• [What is being asked] Out of the entries that follow, copy each line containing "shaft".

Saved data entries:
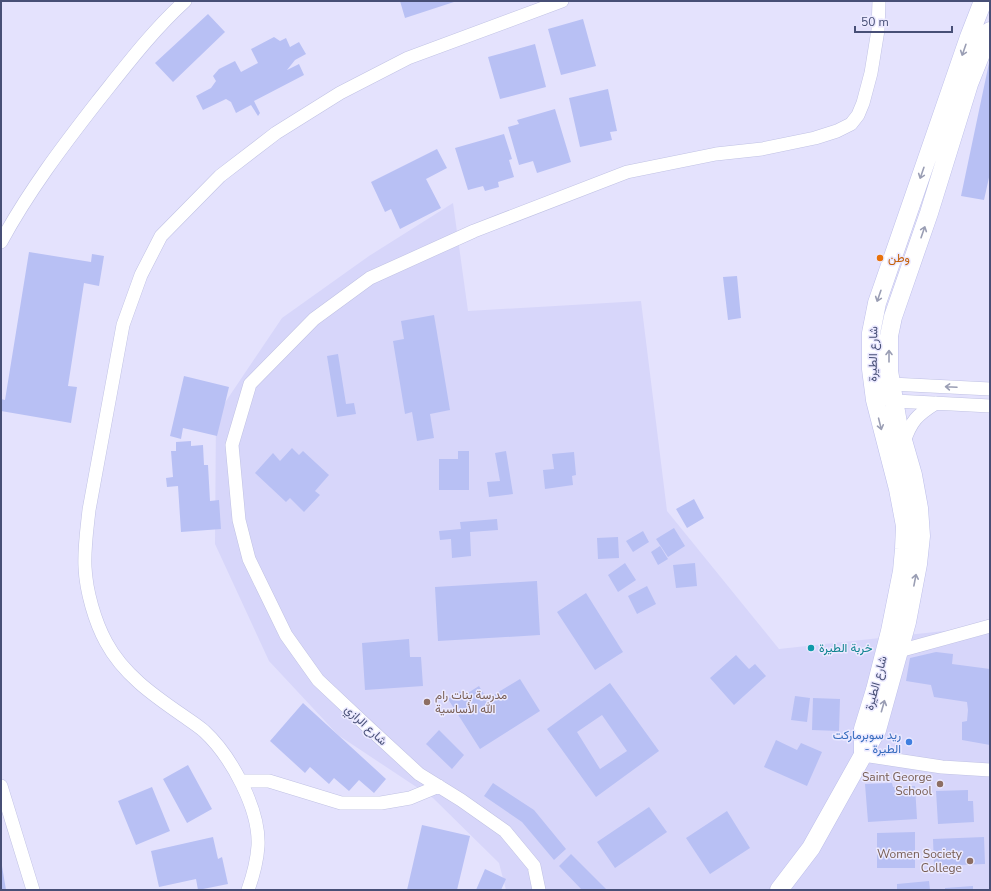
<svg xmlns="http://www.w3.org/2000/svg" width="991" height="891" font-family="'Nunito Sans',Vazirmatn,sans-serif">
	<style>
		.residential { fill: #d7d6fa }
		.building { fill: #b8c0f4; fill-rule: evenodd }
		.lines { fill: none; stroke-linecap: round; stroke-linejoin: round }
		.minor-casing { stroke: #c0c2e4; stroke-width: 14 }
		.secondary-casing { stroke: #bdbfe9; stroke-width: 19 }
		.minor { stroke: #fff; stroke-width: 13 }
		.secondary { stroke: #fff; stroke-width: 18 }
		.oneway { stroke: #9a9eb4 }
		.food-dot { fill: #e8710a; stroke: #ebe9ff; stroke-width: 1.5 }
		.culture-dot { fill: #0f9aa8; stroke: #ebe9ff; stroke-width: 1.5 }
		.education-dot { fill: #8d6e63; stroke: #ebe9ff; stroke-width: 1.5 }
		.shop-dot { fill: #3f7fe0; stroke: #ebe9ff; stroke-width: 1.5 }
		.labels { text-anchor: middle; dominant-baseline: central; stroke-width: 3; stroke-linejoin: round; paint-order: stroke }
		.food-label { font-size: 12px; fill: #c56008; stroke: #ebe9ff; text-anchor: start }
		.street-label { font-size: 12px; fill: #474f76; stroke: #ebe9ff }
		.culture-label { font-size: 12px; fill: #0d838f; stroke: #ebe9ff; text-anchor: start }
		.education-label { font-size: 12px; fill: #785e54; stroke: #ebe9ff; text-anchor: end }
		.shop-label { font-size: 12px; fill: #366cbe; stroke: #ebe9ff; text-anchor: end }
	</style>
	<rect width="100%" height="100%" fill="#e4e2fd"/>
	<path class="residential" d="M453 203 468 311 641 301 667 511 779 649 990 626V890H506L499 863 433 798 338 735 269 661 215 544 216 416 282 318 369 256Z"/>
	<path class="building" d="M400 1H457L405 18Z
		M208 14 225 32 173 82 155 63Z
		M583 19 596 66 561 75 548 29Z
		M274 37 280 41 286 38 290 47 299 42 306 54 295 60 287 70 299 64 304 75 254 101 260 113 258 116 251 105 236 113 231 102 226 99 203 110 196 96 211 88 216 81 213 76 219 69 235 61 241 72 258 63 251 49Z
		M535 44 546 87 500 99 488 57Z
		M989 63H990V173L984 200 961 196Z
		M608 89 617 131 610 132 612 140 580 147 569 98Z
		M555 109 571 162 537 173 533 161 519 165 508 127 519 124 517 120Z
		M504 134 512 159 509 160 514 177 498 182 499 187 485 191 483 186 468 190 455 148Z
		M437 149 447 168 426 179 441 208 400 229 391 209 385 212 371 182Z
		M29 252 91 262 92 254 104 256 99 286 84 283 68 386 77 387 71 423 1 411V399L5 400Z
		M737 276 741 318 728 320 723 277Z
		M434 315 450 410 430 414 434 438 417 441 412 412 405 414 393 341 404 339 401 321Z
		M338 354 346 404 354 403 356 414 337 417 327 356Z
		M184 376 229 387 217 436 183 428 181 439 170 436Z
		M191 441V446L203 445 204 465H208L210 501 219 500 221 529 181 532 178 486 167 487 166 478 173 477 171 451H176V442Z
		M292 448 299 455 303 451 329 475 315 491 320 495 304 512 290 498 286 502 255 473 273 453 280 461Z
		M458 451H469V490H439V459H458Z
		M506 451 513 494 489 497 487 482 500 481 495 453Z
		M574 452 576 475 572 476 573 485 545 489 543 470 554 469 552 454Z
		M694 499 704 518 687 528 676 509Z
		M497 519 498 530 470 532 471 556 452 558 451 539 440 540 439 531 461 529 460 522Z
		M674 528 685 546 668 557 656 539Z
		M643 531 649 542 633 552 626 541Z
		M618 537 619 558 598 559 597 538Z
		M660 546 668 559 658 565 651 552Z
		M625 563 636 580 618 592 608 575Z
		M695 563 697 586 676 588 673 565Z
		M537 581 540 635 438 641 435 587Z
		M647 586 656 604 637 614 628 596Z
		M586 593 623 652 595 670 557 612Z
		M409 639 410 657H421L423 686 365 690 362 643Z
		M936 652 953 654 952 664 990 669V745L962 740V722L967 721 968 710 967 702 934 697 931 685 906 681 910 658Z
		M736 655 749 669 755 664 766 676 734 705 710 678Z
		M520 679 540 711 480 749 448 699 460 691 463 696 479 686 487 699Z
		M610 683 659 751 596 797 547 729ZM602 715 627 751 600 769 577 732Z
		M795 696 810 698 807 722 791 720Z
		M813 698 840 699 839 731 812 730Z
		M303 703 386 779 374 793 359 780 349 791 334 778 329 784 310 767 305 773 270 741Z
		M439 730 464 755 452 769 426 744Z
		M776 740 797 750 801 743 822 752 807 786 764 767Z
		M188 765 212 809 187 823 163 779Z
		M493 783 534 810 566 849 554 860 522 822 484 796Z
		M892 783 893 787 915 786 917 819 868 822 865 784Z
		M152 787 170 831 136 845 118 801Z
		M968 790V801H973L974 822 938 824 936 791Z
		M649 807 667 832 615 868 597 842Z
		M727 811 750 848 710 874 686 838Z
		M422 825 470 836 457 890H407Z
		M915 832V868H877V833Z
		M213 837 218 859 222 857 228 884 198 890 196 879 159 887 151 851Z
		M984 837 985 864 934 866 933 839Z
		M571 854 607 890H582L559 866Z
		M1 866H2L6 890H1Z
		M485 869 506 879 501 890H476Z
		M929 881 930 890H897V884Z
		M973 886V890H945V888Z"/>
	<g class="lines">
		<defs>
			<path id="minor" d="M1 242C28 192 62 147 97 102 125 67 152 31 185 1
				M885 388 891 384 990 389
				M886 399 895 401 990 406
				M904 442C911 421 917 415 936 403
				M899 651 990 626
				M863 755 942 767 990 770
				M241 781H269L341 803H381L410 798 439 786
				M1 786 33 890
				M248 890C253 876 257 861 258 846 260 809 231 756 204 731 197 725 189 720 182 715 153 695 123 674 106 642 95 622 86 591 85 567 84 548 87 529 89 510L123 325 141 275 161 236 220 176 276 133 340 93 408 58 562 1
				M539 890 534 866 505 831 461 800 419 774 368 727 318 680 286 635 249 559 239 520 232 445 250 384 314 319 370 278 474 231 627 172 716 154 762 149 815 138 837 131 851 124 858 115 863 103 871 73 878 30 879 1"/>
			<path id="secondary" d="M863 752V729L875 690 890 631 902 571 904 549 905 526 898 489 875 400 871 369V333L877 303 969 37 983 1
				M779 890 811 848 877 730 907 622 918 564 921 536 919 508 913 475 898 423 889 371V336L893 317 929 213 969 84 990 31"/>
		</defs>
		<use href="#minor" class="minor-casing"/>
		<use href="#secondary" class="secondary-casing"/>
		<use href="#minor" class="minor"/>
		<use href="#secondary" class="secondary"/>
	</g>
	<defs><path id="oneway-shaft" d="M-6 0H5M1.5-3L5.5 0L1.5 3" fill="none" stroke-width="1.6" stroke-linecap="round" stroke-linejoin="round"/></defs>
	<g class="oneway">
		<use href="#oneway-shaft" transform="translate(964 50) rotate(109)"/>
		<use href="#oneway-shaft" transform="translate(922 173) rotate(109)"/>
		<use href="#oneway-shaft" transform="translate(923 232) rotate(-71)"/>
		<use href="#oneway-shaft" transform="translate(879 296) rotate(109)"/>
		<use href="#oneway-shaft" transform="translate(889 356) rotate(-90)"/>
		<use href="#oneway-shaft" transform="translate(951 387) rotate(-177)"/>
		<use href="#oneway-shaft" transform="translate(880 424) rotate(76)"/>
		<use href="#oneway-shaft" transform="translate(915 580) rotate(-79)"/>
		<use href="#oneway-shaft" transform="translate(883 706) rotate(-74)"/>
	</g>
	<circle class="food-dot" cx="880" cy="258" r="4"/>
	<circle class="culture-dot" cx="811" cy="648" r="4"/>
	<g class="education-dot">
		<circle cx="427" cy="702" r="4"/>
		<circle cx="940" cy="784" r="4"/>
		<circle cx="970" cy="861" r="4"/>
	</g>
	<circle class="shop-dot" cx="909" cy="742" r="4"/>
	<g class="labels">
		<g class="food-label">
			<text x="888" y="258">وطن</text>
		</g>
		<g class="street-label">
			<text transform="translate(873 354) rotate(-89)">شارع الطيرة</text>
			<text transform="translate(876 683) rotate(-75)">شارع الطيرة</text>
			<text transform="translate(366 725) rotate(43)">شارع الرازي</text>
		</g>
		<g class="culture-label">
			<text x="819" y="648">خربة الطيرة</text>
		</g>
		<g class="education-label">
			<text x="435" y="695" text-anchor="start">مدرسة بنات رام<tspan x="435" dy="14">الله الأساسية</tspan></text>
			<text x="932" y="777">Saint George<tspan x="932" dy="14">School</tspan></text>
			<text x="962" y="854">Women Society<tspan x="962" dy="14">College</tspan></text>
		</g>
		<g class="shop-label">
			<text x="901" y="735">ريد سوبرماركت<tspan x="901" dy="14">- الطيرة</tspan></text>
		</g>
	</g>
	<rect width="991" height="891" fill="none" stroke="#474f76" stroke-width="4"/>
	<path d="M855 26v6h97v-6" fill="none" stroke="#474f76" stroke-width="2"/>
	<text x="861" y="26" font-size="12" fill="#474f76" stroke="#ebe9ff" stroke-width="3" paint-order="stroke">50 m</text>
</svg>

• [Exercise solution]
	<defs><path id="oneway-shaft" d="M-6 0H5M1.5-3L5.5 0L1.5 3" fill="none" stroke-width="1.6" stroke-linecap="round" stroke-linejoin="round"/></defs>
		<use href="#oneway-shaft" transform="translate(964 50) rotate(109)"/>
		<use href="#oneway-shaft" transform="translate(922 173) rotate(109)"/>
		<use href="#oneway-shaft" transform="translate(923 232) rotate(-71)"/>
		<use href="#oneway-shaft" transform="translate(879 296) rotate(109)"/>
		<use href="#oneway-shaft" transform="translate(889 356) rotate(-90)"/>
		<use href="#oneway-shaft" transform="translate(951 387) rotate(-177)"/>
		<use href="#oneway-shaft" transform="translate(880 424) rotate(76)"/>
		<use href="#oneway-shaft" transform="translate(915 580) rotate(-79)"/>
		<use href="#oneway-shaft" transform="translate(883 706) rotate(-74)"/>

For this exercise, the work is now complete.